Short exercise
Carry on the discussion thread about whether Stepper events must fire only once, picking up right after its last sentence.

Excerpted text
_ _ _ _ _ _ _

I was wondering whether the expectation of having events triggered only once is a hard one or can be relaxed for the next version of Stepper to allow the dust to settle on the various other aspects of the rollout across the various steps that will be replaced?

As a (bit rusty) developer it feels like it might get quite complicated to handle all kinds of corner cases where events should or shouldn't fire twice, which might also depend on the semantics of the specific step/flow, user actions, etc. so I thought I might bring this up in case given all you learnt so far it makes sense to step back and reassess the pros and cons of this particular requirement.

chriskmnds commented 1 month ago

Hello @MicBosi

I was wondering whether the expectation of having events triggered only once is a hard one or can be relaxed for the next version of Stepper to allow the dust to settle on the various other aspects of the rollout across the various steps that will be replaced?

As a (bit rusty) developer it feels like it might get quite complicated to handle all kinds of corner cases where events should or shouldn't fire twice, which might also depend on the semantics of the specific step/flow, user actions, etc. so I thought I might bring this up in case given all you learnt so far it makes sense to step back and reassess the pros and cons of this particular requirement.

This is quite a solid observation and I'd be thinking the same. You summarised it pretty well. I too find it unlikely to be able to control everything and all edge cases.

I'd leave it on the data folks to tell us why the limitation needs to exist. It sounds like something we should be able to control on the analysis side. If we intentionally let events be logged multiple times so that whatever semantics are in place (e.g. async queries or whatever) are allowed to settle on their final values.

@travisw what's your take on the above, what @MicBosi mentioned?

travisw commented 1 month ago

I was wondering whether the expectation of having events triggered only once is a hard one or can be relaxed for the next version of Stepper to allow the dust to settle on the various other aspects of the rollout across the various steps that will be replaced?

@travisw what's your take on the above, what @MicBosi mentioned?

I think it depends on exactly what we're trying to control and when, which I'm not entirely clear about.

If we're trying to ensure a particular event is only fired once at all costs, like even if the page is refreshed or the user clicks the back button, then I don't personally think that's necessary. It could even make the data less intuitive and the flow events more difficult to test.

_ _ _ _ _ _ _

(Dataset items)
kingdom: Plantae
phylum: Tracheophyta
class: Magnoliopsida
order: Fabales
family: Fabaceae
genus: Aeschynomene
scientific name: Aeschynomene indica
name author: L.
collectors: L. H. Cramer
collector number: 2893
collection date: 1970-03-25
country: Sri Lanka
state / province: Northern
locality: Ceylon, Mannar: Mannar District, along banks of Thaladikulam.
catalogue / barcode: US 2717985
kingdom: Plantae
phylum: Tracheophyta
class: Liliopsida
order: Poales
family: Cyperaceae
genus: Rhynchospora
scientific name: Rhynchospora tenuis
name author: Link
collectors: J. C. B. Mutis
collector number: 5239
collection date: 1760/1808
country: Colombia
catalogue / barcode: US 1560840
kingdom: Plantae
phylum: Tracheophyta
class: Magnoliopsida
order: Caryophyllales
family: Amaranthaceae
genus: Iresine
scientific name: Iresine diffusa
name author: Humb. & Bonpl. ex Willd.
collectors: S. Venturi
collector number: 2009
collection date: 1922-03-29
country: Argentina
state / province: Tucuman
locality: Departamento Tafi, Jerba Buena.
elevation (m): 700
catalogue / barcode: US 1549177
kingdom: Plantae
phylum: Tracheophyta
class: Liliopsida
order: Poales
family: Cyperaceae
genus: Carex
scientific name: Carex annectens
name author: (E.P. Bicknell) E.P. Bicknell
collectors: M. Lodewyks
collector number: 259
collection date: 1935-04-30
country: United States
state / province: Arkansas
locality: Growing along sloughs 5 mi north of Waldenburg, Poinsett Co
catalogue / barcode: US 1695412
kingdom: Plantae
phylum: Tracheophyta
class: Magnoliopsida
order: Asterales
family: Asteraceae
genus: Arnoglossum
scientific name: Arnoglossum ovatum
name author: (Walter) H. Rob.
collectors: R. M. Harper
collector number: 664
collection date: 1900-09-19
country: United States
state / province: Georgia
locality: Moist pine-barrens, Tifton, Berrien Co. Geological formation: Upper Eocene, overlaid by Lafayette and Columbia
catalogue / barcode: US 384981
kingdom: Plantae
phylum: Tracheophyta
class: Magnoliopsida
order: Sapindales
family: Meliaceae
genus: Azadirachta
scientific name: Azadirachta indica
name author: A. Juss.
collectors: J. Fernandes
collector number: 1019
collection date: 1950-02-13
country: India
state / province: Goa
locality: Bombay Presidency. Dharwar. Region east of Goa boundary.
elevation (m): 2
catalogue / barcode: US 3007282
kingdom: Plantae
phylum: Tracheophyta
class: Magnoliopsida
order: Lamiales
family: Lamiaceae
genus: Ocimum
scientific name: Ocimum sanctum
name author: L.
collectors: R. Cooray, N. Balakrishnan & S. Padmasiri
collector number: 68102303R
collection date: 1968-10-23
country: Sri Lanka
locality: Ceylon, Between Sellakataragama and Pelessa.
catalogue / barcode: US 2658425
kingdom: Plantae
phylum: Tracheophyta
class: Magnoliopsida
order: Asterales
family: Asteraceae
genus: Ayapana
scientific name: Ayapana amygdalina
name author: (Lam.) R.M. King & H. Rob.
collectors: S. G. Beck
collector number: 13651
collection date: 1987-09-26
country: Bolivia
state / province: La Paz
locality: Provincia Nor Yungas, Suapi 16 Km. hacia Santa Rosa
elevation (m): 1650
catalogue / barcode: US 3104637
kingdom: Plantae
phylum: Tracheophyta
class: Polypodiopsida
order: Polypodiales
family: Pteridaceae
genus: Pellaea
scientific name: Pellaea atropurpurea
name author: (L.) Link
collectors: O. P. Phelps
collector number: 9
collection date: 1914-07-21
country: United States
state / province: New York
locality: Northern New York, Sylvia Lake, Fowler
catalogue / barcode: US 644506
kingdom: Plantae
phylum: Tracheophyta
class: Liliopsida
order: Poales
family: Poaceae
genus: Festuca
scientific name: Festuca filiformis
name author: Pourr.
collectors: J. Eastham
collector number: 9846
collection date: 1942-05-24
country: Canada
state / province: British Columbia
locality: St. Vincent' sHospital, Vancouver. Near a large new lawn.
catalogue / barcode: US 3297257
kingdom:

_ _ _ _ _ _ _

Response for this exercise
If we're talking about not firing an event more than once when it seems like it shouldn't actually fire, like on some random step of the flow (like firing a start event after the flow has started), or multiple times for a single step, then I think it's worth trying to minimize that.

For example, imagine this was a simple old-skool, non-JS application, that ran everything synchronously and every page required a full page load. Intuitively, I'd expect it to work similar to this. If you load a page the event fires. When you load the next page the event for that page fires. If you click back the first event fires again. If you refresh the page the event also fires again. Each step just fires the events they're supposed to at the appropriate time. Anything more, like trying to keep track of which events have fired in the context of the entire flow and then not fire them in some cases seems overly complex and not necessary.

chriskmnds commented 1 month ago

@travisw Thanks for the follow-up above. It makes sense.

Stepper is a full React-based framework, and almost always any scenario is simpler when it stays close to the regular life cycles enclosed.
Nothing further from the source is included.